Un document du VIIe siècle indique que son tombeau fut érigé en basilique Ste Eugénie, assez ancienne pour avoir été restaurée une première fois par le pape Jean VII (705-707) puis par le pape Hadrien Ier (772-795).
 
La légende.
Eugénie était fille de Philippe, gouverneur d’Alexandrie en Egypte. A 16 ans, elle avait lu tous les auteurs grecs et latins, et passait pour la plus jolie fille de la ville.
Elle se convertit en passant devant un couvent de moines qui chantaient les épîtres de Paul "selon le livre des Apôtres".
Ayant revêtu des habits d’hommes, elle entra au couvent et se fit recevoir parmi les moines, qui élurent bientôt Eugène comme leur abbé.
Plus tard une certaine Mélanthia, accuse le "père Eugène" de l’avoir violée et rendue mère. Elle s’en plaint au gouverneur Philippe, qui décide de "le" jeter aux lions. Mais Eugénie préfère révéler la vérité, déchire sa tunique, et montre à la foule un sein qui n’a rien de masculin. L’affaire s’arrête là… Eugénie est innocentée !
Par la suite elle regagne Rome pour y fonder un monastère de religieuses.
Accusée de Christianisme, elle est conduite au temple de Diane, dont l’idole disparaît subitement.
Attachée à une pierre, elle est jetée dans le Tibre, elle surnage.
Précipitée dans le feu, celui-ci s’éteint.
Laissée en prison sans nourriture, elle est rassasiée par le Christ.
Il fallut la décapiter en 257 pour mettre fin à ses prodiges.
 
Sainte Eugénie
 
L’édifice

 
On découvre l’existence de l’église Ste Eugénie, dans le cartulaire du Chapitre de Nîmes, lors d’une donation faite le 23 janvier 956. Cette information fait de Ste Eugénie le plus ancien édifice réservé au culte encore en activité de nos jours.
Même la cathédrale St Castor ne conserve qu’une partie infime de sa configuration romane. A la même époque, elle était inversée et son abside se trouve actuellement sous la place aux herbes.
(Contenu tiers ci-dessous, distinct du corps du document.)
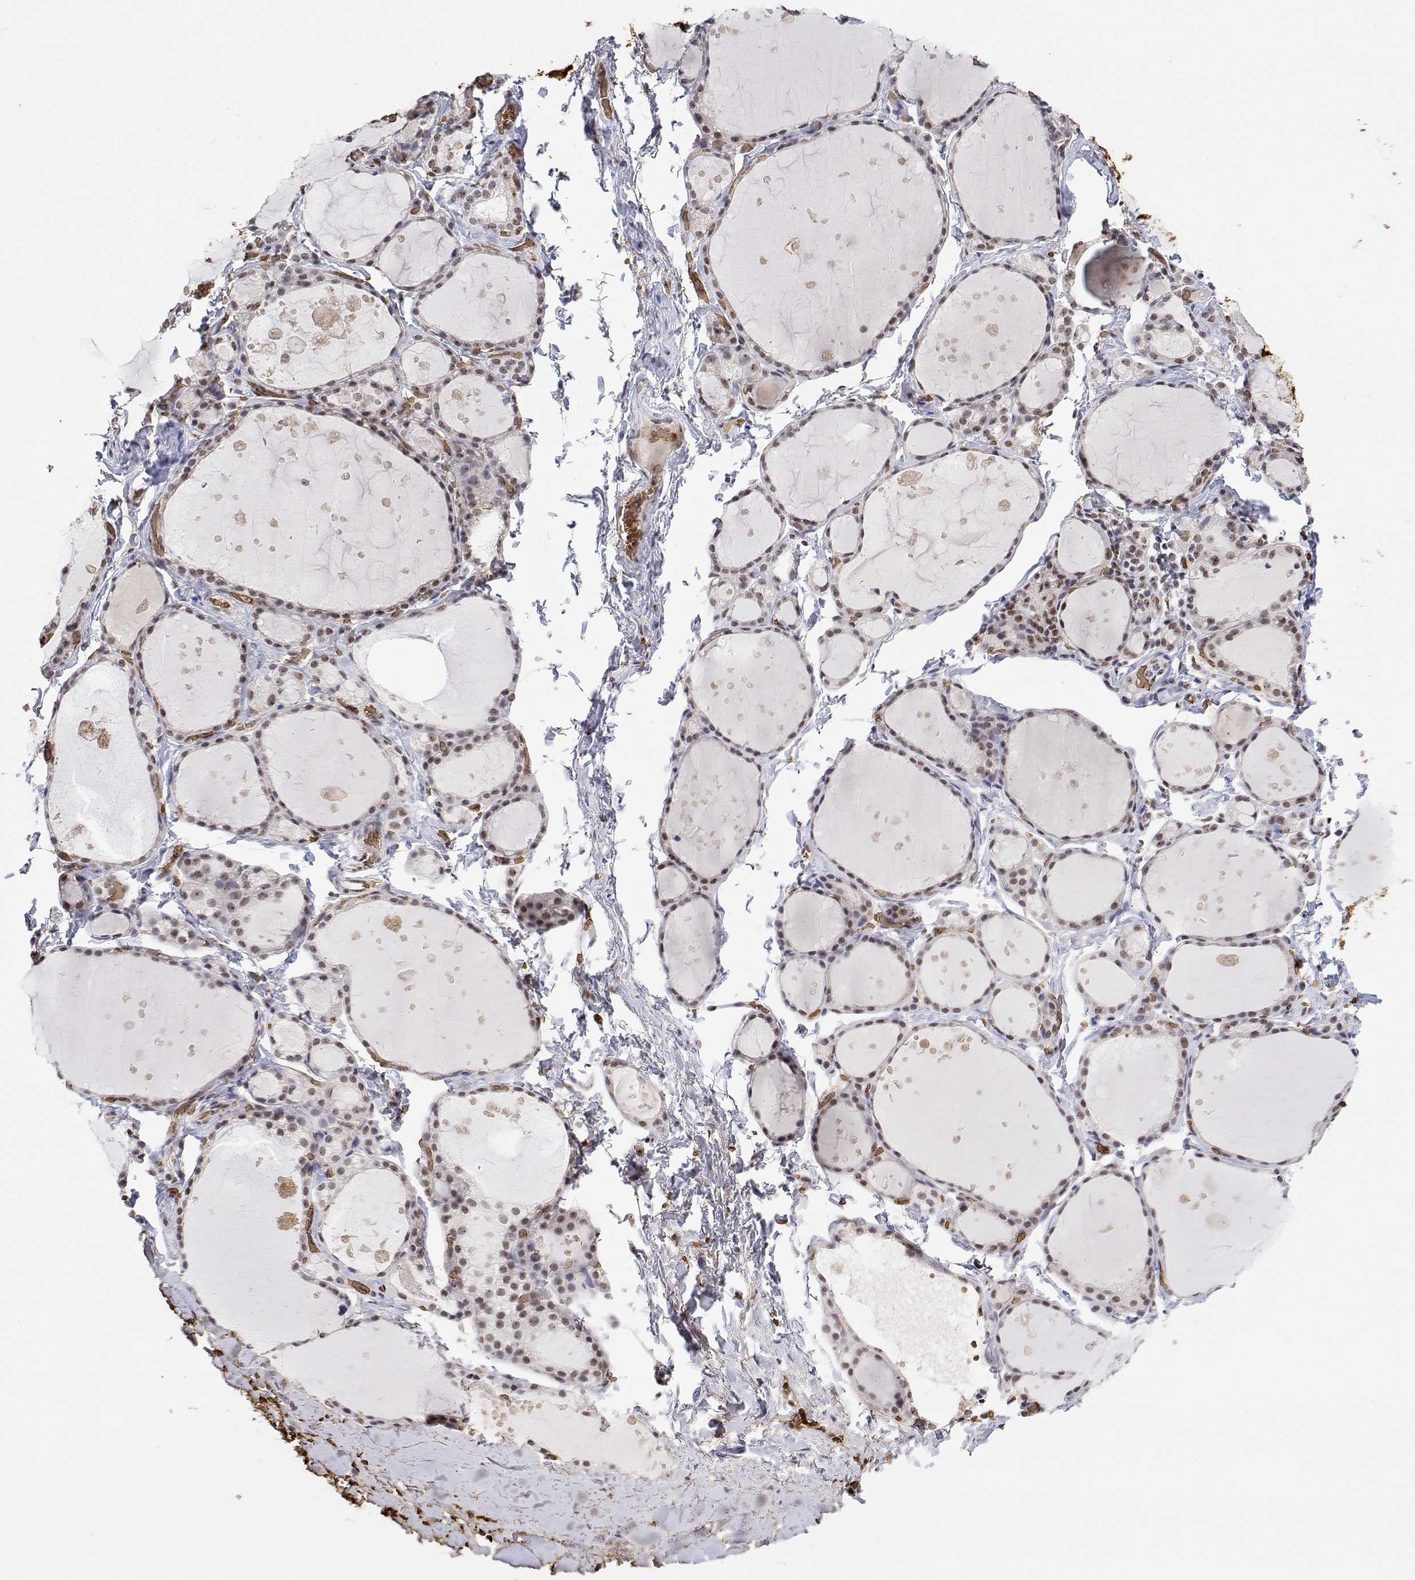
{"staining": {"intensity": "moderate", "quantity": "<25%", "location": "nuclear"}, "tissue": "thyroid gland", "cell_type": "Glandular cells", "image_type": "normal", "snomed": [{"axis": "morphology", "description": "Normal tissue, NOS"}, {"axis": "topography", "description": "Thyroid gland"}], "caption": "Glandular cells exhibit low levels of moderate nuclear expression in about <25% of cells in normal thyroid gland.", "gene": "ADAR", "patient": {"sex": "male", "age": 68}}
De sa construction romane, la chapelle Ste Eugénie garde la structure de sa nef formée de 3 travées voûtées en berceau. Son chœur, fait apparaître un style ogival du XVeme siècle, et sa façade actuelle en ciment, cache les vestiges d’une façade romane très dégradée, avec notamment une pierre de forte assise pouvant dater de l’époque romaine.
Tout au long du moyen âge, on retrouve une vie liturgique très régulière dans cette chapelle dépendante du chapitre de Nîmes.
Le 15 décembre 1561, pendant les guerres de religions, les protestants obtiennent l’usage du bâtiment. Dés le printemps 1562 les églises sont rendues aux Catholiques, mais après la "Michelade" (prise de Nîmes et massacre des catholiques par les protestants le jour de la Saint Michel) du 30 septembre 1567, les protestants l'occupent à nouveau et la garderont pour y fabriquer de la poudre.
En septembre 1569, ils vendent l'église et le cloître attenant à Pierre Albenas et Jean Sabatier.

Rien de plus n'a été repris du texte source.